Although this sequence isn’t as blatantly obvious as a fashion (or make-over) montage in a rom-com, or a training montage in a sports film, it too serves as an elliptical editing device that cinematically conveys a long stretch of time through the juxtaposition of representational shots. Whether fast-paced, in order to capture the dynamism of action, or more slowly paced, in order to represent a greater duration, monotony, or repetition, Hollywood montage compresses time in order to “speed up” the plot. Somerset’s and Mills’ “all-nighter” is only on the screen for a few minutes. We experience the extent of the actual duration through transitional devices and sound choices. In addition to the numerous match cuts, the clip employs frequent dissolves within the separate scenes. These effectively demonstrate how little has changed over time, as the blending of images connote that modest movement “forward” is merely incremental.

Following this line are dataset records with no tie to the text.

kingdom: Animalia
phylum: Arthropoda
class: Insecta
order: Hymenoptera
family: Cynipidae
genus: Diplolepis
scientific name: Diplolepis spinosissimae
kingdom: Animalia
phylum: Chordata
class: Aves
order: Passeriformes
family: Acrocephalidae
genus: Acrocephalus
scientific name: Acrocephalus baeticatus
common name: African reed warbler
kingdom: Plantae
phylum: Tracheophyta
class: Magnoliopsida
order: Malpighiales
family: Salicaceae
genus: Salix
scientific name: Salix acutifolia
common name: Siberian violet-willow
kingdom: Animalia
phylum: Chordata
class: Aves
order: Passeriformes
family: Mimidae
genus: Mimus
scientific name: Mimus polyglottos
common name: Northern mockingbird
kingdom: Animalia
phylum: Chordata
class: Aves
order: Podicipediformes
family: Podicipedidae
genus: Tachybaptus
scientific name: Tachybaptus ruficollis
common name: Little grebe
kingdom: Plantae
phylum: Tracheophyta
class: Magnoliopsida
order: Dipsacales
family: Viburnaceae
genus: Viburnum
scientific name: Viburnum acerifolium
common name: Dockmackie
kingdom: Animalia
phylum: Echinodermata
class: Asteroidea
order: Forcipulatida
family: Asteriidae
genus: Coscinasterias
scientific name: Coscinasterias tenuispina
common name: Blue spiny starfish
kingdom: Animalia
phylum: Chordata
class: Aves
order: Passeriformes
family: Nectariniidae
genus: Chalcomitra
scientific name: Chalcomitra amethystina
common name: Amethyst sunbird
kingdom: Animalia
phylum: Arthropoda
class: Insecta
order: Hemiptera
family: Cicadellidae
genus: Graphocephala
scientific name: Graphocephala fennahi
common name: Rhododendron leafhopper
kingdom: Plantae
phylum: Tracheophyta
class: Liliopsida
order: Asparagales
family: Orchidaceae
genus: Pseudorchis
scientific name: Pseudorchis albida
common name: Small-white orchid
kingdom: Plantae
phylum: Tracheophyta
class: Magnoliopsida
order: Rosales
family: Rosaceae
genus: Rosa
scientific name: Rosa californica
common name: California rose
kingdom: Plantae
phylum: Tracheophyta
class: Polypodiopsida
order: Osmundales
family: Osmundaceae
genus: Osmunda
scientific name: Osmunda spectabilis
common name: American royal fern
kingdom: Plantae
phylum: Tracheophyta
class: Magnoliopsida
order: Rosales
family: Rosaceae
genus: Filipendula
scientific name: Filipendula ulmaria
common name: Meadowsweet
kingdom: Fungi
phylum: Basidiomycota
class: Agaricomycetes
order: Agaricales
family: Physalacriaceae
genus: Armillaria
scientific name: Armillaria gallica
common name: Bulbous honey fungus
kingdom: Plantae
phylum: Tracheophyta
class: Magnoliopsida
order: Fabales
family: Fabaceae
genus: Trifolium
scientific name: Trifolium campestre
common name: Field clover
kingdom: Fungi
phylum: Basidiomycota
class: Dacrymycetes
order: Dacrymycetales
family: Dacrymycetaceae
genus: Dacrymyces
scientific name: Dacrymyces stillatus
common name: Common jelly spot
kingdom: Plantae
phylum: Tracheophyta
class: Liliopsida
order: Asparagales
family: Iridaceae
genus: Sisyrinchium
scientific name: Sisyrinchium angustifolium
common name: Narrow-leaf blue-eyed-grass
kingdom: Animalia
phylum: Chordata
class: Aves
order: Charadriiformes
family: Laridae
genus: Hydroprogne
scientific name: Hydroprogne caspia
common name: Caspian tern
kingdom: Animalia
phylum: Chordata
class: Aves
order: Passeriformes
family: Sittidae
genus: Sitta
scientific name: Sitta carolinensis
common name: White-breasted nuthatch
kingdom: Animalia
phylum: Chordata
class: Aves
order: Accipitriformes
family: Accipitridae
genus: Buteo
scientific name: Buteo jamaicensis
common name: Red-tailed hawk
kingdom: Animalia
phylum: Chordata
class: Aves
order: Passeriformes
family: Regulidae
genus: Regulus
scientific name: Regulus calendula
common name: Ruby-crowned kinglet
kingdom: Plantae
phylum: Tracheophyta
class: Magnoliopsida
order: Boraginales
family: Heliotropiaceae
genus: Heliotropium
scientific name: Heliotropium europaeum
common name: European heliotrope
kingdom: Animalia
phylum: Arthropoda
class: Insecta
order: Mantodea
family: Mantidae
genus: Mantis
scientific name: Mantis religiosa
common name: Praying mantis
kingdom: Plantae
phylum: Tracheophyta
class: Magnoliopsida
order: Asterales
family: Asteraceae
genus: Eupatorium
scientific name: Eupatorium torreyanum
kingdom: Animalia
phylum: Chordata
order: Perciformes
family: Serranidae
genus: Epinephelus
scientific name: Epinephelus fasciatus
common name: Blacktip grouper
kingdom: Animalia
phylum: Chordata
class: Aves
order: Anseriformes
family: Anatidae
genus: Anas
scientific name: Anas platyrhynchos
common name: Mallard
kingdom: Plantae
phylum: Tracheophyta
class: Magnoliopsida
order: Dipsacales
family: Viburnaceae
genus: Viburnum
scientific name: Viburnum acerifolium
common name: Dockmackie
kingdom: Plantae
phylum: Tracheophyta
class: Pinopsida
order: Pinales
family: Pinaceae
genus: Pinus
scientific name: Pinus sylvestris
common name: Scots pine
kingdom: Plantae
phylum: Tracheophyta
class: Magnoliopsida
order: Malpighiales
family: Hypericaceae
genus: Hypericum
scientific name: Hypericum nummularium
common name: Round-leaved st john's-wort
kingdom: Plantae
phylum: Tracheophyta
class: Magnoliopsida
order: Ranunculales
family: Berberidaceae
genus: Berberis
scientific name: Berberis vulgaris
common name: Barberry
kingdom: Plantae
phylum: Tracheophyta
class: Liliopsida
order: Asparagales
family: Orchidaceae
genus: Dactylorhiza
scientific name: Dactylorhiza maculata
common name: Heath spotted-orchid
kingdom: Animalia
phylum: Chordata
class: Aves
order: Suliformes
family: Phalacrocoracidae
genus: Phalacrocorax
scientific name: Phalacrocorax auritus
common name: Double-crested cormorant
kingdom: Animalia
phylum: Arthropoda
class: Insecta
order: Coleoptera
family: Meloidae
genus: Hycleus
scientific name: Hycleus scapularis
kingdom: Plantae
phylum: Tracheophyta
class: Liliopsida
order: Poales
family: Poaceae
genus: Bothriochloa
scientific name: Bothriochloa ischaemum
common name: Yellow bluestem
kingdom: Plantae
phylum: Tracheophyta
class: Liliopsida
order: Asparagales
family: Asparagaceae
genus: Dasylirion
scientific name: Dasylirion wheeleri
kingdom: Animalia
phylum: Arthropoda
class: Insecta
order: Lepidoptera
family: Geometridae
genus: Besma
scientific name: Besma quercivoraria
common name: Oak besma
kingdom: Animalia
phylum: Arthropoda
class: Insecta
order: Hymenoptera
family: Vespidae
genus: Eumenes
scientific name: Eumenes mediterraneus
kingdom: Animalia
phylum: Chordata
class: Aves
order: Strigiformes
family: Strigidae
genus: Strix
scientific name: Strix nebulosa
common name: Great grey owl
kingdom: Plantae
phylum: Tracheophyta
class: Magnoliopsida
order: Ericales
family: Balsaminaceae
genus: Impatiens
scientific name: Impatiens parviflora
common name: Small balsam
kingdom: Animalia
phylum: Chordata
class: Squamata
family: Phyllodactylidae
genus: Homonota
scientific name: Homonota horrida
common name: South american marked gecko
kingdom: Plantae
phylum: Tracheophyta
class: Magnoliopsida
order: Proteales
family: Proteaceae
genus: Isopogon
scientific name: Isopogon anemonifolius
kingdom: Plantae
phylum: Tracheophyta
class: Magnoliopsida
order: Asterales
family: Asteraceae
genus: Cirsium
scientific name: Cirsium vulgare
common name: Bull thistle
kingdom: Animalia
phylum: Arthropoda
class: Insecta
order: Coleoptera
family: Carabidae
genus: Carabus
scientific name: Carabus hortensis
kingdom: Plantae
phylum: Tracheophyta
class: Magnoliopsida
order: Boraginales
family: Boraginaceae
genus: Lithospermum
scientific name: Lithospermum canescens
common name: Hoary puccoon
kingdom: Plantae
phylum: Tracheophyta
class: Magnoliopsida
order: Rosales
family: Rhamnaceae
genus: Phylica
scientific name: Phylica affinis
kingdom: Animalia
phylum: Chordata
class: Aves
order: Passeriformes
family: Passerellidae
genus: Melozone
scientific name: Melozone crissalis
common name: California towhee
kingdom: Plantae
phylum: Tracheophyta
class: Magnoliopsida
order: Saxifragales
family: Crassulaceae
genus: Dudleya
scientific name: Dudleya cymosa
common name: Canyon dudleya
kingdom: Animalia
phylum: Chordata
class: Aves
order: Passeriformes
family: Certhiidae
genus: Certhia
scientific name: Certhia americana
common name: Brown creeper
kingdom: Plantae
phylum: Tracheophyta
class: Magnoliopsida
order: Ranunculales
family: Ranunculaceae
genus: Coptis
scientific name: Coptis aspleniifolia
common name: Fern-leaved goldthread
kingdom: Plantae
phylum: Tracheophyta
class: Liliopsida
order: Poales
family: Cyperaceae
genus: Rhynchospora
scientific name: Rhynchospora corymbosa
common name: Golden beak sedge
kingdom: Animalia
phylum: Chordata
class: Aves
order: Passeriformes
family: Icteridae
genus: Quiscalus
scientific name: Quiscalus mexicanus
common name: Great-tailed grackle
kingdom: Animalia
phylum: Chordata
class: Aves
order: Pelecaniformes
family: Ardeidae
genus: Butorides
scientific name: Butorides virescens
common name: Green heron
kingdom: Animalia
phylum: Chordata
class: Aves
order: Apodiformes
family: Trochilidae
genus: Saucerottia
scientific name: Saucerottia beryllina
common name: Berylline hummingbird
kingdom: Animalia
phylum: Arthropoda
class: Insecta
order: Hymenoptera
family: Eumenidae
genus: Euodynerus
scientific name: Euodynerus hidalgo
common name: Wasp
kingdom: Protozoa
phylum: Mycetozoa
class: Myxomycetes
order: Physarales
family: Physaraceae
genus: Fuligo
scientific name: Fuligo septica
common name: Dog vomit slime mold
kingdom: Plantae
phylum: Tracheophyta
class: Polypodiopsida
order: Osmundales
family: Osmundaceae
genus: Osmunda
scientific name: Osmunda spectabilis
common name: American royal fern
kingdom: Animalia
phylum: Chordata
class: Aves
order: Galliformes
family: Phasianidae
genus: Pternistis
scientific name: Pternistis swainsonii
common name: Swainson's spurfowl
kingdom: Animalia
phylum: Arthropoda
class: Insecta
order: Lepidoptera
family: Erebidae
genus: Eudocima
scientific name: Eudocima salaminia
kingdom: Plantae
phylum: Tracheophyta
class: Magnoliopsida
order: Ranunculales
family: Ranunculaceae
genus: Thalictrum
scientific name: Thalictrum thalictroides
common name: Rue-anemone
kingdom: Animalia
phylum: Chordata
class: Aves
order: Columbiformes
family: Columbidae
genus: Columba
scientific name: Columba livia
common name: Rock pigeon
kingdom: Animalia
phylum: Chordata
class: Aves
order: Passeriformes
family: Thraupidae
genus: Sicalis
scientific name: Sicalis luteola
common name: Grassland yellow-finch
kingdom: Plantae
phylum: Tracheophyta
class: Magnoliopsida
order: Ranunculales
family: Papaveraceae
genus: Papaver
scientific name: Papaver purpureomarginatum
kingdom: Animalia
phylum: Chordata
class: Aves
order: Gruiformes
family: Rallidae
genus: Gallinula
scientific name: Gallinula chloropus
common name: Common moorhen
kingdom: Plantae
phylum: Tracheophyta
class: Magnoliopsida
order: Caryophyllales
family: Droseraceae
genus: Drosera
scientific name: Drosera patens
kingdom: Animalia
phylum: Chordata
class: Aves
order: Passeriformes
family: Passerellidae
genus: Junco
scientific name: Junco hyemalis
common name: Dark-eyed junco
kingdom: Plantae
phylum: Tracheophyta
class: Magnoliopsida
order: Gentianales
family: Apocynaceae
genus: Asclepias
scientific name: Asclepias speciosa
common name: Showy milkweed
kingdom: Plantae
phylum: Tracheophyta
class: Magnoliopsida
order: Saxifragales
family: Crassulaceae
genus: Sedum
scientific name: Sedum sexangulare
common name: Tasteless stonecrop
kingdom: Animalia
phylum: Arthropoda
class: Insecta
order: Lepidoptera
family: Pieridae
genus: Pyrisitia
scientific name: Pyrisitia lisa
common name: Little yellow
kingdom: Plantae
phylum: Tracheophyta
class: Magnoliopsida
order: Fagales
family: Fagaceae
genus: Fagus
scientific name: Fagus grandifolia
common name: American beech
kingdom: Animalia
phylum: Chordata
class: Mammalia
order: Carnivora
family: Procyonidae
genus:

The music that serves as a sound bridge, Bach’s “Suite No. 3 in D Major, BWV 1068 Air,” aids in this experience by setting a relatively slow tempo. While this music, like most music deployed in montage, works to combine the disparate shots into a harmonious whole, it is not, as is usually the case, just off screen and non-diegetic. We first hear the classical music when one of the police guards, in response to Somerset’s quip, turns on the stereo. Because we initially see the source of the sound, and the characters on screen hear it as well, the music begins as on screen, external, and diegetic. This changes when we cut to Mills’ apartment. There is no break or disruption in the sound, but the detective, who is not in the library, and does not have a stereo on, could not possibly hear the classical strains that play when audiences witness his scenes. (The only thing we can be sure Mills hears is the TV he turns on when he can no longer focus on the investigation. This ambient sound is interlaid with the music that acts as bridge.) In these instances, the Bach suite becomes off screen and non-diegetic, which is typical of montage sound bridges.
As is the case in many films, different scenes have similar mise en scenes. The sequence includes two different locations, yet each location is lit and shot in a similar fashion. Both the library and apartment have low-key lighting (which significantly renders even “light” colored objects somewhat murky), and, once the research begins in earnest, each detective is framed in a similar way. Both Somerset and Mills are briefly shown in aerial shots that connote their relative powerlessness in the face of the enormity of their task, and both are frequently shown in close-ups. The dominant angle (as is typical of Fincher) is slightly below eye-level (a cinematic choice that may symbolically register the fact that Fincher’s films focus on the darkness that lurks beneath apparent normalcy). The color palates of each location are also similar, which unite the settings, despite differences in décor.
Admittedly, the library sequence is not a particularly noteworthy portion of the film, as it is serves no major symbolic, thematic, or stylistic function, but it does contain a great deal of filmic detail, as most film clips do. Your analyses should consider such detail and select the elements that are most significant (and conducive to your argument).